Researchers at Indiana University’s Luddy School are pairing AI with a lab‑on‑a‑chip technique called acoustofluidics, which uses sound waves to move cells and fluids without any physical contact. The “acoustic tweezers” are label‑free, biocompatible, and avoid the contamination risks of traditional pipetting, making them ideal for delicate biological work.
By feeding the system real‑time AI, the team can watch experiments unfold and instantly adjust parameters—something a human would need to pause and evaluate. This speed opens doors for rapid protein analysis, high‑throughput drug‑compound screening, and personalized‑medicine workflows where treatments are tailored to an individual’s unique biology.

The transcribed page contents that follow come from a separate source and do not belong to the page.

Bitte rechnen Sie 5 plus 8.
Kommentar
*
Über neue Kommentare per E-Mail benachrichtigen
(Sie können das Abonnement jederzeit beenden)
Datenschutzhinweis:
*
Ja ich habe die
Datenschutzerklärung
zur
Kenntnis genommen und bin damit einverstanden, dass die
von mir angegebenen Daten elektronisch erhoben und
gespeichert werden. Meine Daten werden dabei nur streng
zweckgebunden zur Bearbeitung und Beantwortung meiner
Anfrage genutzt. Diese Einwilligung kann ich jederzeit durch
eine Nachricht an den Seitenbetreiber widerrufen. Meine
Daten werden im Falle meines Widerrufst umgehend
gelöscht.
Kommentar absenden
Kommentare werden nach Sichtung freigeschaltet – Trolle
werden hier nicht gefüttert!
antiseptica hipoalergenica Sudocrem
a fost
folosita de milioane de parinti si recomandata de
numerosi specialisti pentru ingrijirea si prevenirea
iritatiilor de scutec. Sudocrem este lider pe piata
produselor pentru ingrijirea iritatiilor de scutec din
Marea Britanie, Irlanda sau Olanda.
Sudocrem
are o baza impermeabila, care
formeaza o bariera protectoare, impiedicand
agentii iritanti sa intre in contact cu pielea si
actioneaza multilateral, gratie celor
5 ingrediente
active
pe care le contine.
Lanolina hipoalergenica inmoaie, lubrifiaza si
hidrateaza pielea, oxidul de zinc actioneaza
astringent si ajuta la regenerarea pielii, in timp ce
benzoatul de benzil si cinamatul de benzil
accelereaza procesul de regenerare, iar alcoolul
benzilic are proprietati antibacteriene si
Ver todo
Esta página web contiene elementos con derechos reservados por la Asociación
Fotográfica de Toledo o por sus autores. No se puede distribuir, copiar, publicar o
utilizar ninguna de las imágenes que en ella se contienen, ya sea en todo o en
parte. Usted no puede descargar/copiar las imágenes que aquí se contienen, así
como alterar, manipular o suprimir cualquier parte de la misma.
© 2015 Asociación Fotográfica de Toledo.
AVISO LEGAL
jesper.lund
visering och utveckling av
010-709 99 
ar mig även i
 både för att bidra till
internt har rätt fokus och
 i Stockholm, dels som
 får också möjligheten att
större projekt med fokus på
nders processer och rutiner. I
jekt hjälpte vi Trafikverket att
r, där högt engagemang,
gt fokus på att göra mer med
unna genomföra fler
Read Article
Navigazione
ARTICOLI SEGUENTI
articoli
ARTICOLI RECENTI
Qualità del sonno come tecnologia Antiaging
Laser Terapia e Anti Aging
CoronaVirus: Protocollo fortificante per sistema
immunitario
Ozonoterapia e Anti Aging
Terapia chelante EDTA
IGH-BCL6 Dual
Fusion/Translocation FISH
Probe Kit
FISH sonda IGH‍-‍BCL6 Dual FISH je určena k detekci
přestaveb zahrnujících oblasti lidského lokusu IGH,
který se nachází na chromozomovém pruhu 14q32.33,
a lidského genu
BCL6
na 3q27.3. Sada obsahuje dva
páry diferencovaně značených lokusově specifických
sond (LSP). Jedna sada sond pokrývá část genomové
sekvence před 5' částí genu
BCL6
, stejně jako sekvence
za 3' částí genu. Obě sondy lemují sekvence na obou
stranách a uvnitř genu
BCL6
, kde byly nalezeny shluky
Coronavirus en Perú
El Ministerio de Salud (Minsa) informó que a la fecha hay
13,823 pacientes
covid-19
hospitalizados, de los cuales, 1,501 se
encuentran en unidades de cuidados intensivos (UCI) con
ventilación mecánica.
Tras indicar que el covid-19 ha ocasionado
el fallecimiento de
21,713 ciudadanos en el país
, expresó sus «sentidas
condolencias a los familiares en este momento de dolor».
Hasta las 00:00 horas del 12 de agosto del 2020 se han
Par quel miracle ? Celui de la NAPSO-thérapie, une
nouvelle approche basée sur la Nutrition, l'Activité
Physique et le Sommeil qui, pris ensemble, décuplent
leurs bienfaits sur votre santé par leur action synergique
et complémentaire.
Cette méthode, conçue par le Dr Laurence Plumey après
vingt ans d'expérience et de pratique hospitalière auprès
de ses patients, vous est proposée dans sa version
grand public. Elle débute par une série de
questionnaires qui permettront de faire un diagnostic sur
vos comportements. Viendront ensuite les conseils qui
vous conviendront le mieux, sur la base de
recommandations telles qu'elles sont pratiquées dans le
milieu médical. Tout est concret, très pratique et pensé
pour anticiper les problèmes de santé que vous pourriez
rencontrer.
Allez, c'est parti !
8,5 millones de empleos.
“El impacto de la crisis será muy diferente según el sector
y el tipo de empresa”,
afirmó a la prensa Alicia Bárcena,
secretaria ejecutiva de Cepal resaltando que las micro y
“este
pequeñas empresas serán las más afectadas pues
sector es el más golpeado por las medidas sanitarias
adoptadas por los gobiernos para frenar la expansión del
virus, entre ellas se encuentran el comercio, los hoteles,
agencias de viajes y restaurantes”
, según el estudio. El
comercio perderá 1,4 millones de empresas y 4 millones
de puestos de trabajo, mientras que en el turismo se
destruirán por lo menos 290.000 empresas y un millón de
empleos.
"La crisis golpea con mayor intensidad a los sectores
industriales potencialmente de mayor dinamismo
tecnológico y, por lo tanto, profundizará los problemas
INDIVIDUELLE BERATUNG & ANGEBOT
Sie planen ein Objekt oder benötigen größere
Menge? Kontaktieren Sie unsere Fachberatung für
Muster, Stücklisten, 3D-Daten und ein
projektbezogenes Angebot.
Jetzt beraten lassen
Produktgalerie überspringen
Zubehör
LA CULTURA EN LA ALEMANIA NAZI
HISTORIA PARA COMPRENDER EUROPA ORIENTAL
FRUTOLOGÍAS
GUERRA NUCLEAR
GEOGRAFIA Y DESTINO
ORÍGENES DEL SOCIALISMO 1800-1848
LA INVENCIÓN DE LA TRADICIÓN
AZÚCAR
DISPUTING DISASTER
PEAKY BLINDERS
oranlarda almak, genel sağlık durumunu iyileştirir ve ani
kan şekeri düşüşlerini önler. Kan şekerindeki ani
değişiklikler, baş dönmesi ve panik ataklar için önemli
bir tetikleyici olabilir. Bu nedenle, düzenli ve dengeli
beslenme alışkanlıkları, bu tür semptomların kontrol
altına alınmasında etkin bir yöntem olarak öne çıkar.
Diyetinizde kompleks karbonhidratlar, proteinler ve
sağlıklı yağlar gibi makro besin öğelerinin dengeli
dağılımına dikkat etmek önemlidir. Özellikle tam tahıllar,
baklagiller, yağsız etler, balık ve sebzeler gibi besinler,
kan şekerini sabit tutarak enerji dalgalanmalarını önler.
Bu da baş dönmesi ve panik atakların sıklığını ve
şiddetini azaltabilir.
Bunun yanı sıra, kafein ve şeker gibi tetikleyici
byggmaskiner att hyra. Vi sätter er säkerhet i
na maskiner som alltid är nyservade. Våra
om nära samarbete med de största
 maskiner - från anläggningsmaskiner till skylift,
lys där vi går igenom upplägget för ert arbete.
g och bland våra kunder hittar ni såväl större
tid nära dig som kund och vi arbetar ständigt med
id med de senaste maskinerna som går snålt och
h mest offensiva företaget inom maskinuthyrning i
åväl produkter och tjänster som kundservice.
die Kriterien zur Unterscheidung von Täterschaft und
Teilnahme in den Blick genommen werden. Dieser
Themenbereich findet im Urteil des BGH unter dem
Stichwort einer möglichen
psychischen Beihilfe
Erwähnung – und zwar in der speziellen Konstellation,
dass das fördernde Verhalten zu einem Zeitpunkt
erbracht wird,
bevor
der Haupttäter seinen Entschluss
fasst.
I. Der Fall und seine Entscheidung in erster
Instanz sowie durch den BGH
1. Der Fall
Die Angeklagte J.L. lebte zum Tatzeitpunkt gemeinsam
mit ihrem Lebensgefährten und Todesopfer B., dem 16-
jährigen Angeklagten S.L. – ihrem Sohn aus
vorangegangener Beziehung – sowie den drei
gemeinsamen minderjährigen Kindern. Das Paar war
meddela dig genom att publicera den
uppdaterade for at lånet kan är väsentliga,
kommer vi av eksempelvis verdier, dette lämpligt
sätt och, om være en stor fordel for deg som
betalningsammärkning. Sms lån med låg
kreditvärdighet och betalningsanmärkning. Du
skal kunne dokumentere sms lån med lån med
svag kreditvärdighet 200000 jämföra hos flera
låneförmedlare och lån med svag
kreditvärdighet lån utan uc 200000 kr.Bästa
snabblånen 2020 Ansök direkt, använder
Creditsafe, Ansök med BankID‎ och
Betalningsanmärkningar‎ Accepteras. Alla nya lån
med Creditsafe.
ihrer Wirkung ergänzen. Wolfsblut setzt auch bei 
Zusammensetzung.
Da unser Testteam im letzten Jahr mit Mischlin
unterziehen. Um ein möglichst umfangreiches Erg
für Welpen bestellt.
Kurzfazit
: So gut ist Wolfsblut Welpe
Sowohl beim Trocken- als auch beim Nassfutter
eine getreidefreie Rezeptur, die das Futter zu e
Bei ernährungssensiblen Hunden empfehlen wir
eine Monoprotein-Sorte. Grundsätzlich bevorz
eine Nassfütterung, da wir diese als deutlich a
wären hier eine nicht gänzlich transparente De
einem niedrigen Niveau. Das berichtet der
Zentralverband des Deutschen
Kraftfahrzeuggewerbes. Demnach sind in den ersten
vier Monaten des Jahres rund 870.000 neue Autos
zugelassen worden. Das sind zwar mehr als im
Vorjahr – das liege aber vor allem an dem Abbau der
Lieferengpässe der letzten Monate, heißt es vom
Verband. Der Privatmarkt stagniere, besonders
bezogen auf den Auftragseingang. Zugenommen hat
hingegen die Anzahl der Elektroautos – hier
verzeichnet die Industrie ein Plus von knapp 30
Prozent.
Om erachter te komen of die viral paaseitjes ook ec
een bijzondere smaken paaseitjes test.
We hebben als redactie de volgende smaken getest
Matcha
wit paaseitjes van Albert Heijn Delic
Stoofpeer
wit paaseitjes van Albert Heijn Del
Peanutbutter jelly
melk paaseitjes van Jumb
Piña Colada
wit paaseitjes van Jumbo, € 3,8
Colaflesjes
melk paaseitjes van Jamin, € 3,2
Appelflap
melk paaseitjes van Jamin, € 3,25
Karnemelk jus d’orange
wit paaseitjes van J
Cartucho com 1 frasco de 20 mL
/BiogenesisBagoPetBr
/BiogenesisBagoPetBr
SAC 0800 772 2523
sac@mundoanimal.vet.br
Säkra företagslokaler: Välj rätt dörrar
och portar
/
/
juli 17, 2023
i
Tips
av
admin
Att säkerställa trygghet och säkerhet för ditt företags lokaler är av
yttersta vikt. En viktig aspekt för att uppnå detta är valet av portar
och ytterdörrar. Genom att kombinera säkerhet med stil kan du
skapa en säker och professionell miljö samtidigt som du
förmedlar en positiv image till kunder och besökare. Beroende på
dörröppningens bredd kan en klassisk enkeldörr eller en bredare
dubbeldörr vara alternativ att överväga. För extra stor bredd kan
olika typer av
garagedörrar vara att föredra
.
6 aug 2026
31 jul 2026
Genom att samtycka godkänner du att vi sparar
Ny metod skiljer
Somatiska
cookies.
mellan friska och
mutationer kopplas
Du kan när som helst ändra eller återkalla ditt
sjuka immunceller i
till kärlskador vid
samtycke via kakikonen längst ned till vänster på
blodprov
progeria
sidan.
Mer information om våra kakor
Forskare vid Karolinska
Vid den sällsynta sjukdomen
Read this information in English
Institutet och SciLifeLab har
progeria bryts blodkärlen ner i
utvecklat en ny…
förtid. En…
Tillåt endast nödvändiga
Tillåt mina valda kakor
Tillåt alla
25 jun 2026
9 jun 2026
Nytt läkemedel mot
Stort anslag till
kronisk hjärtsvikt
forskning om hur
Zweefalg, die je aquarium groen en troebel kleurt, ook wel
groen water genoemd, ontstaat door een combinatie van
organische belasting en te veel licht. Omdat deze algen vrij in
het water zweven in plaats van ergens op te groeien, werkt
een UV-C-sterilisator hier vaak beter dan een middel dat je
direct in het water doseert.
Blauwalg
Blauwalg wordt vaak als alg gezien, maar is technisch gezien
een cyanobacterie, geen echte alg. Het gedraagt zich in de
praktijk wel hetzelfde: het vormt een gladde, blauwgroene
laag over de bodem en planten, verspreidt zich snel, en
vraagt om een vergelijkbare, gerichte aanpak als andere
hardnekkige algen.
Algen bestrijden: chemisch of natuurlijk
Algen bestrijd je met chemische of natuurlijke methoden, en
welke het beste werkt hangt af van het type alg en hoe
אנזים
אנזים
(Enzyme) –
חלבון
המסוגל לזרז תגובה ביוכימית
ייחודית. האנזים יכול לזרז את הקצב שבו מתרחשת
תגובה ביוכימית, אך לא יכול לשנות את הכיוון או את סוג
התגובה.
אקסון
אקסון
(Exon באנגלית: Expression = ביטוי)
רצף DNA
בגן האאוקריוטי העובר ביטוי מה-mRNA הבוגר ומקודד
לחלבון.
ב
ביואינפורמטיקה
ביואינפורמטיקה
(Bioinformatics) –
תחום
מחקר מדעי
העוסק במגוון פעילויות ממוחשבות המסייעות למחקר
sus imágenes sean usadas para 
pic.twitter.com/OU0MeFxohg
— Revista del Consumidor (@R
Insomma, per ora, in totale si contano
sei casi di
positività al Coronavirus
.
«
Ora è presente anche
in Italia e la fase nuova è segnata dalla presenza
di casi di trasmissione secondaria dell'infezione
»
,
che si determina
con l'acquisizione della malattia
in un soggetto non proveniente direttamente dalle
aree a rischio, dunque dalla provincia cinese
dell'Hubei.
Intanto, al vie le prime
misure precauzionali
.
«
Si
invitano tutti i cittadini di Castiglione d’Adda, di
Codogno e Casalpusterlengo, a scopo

The project, led by associate professor Feng Guo, recently secured a $1.5 million NIH grant. Guo’s lab envisions practical spin‑offs: fast assays for immune‑cell interactions in tumors, acoustic patches for precise transdermal dosing, and even neuron‑ or muscle‑activation via sound fields. The work also feeds into larger collaborations, such as a $16.5 million Alzheimer’s study and a $2 million NSF brain‑organoid project, both integrating AI‑driven acoustofluidics.
Ultimately, the fusion of AI and sound‑based micro‑labs promises to slash discovery timelines, cut costs, and move promising therapies from bench to bedside far more quickly than today’s manual methods.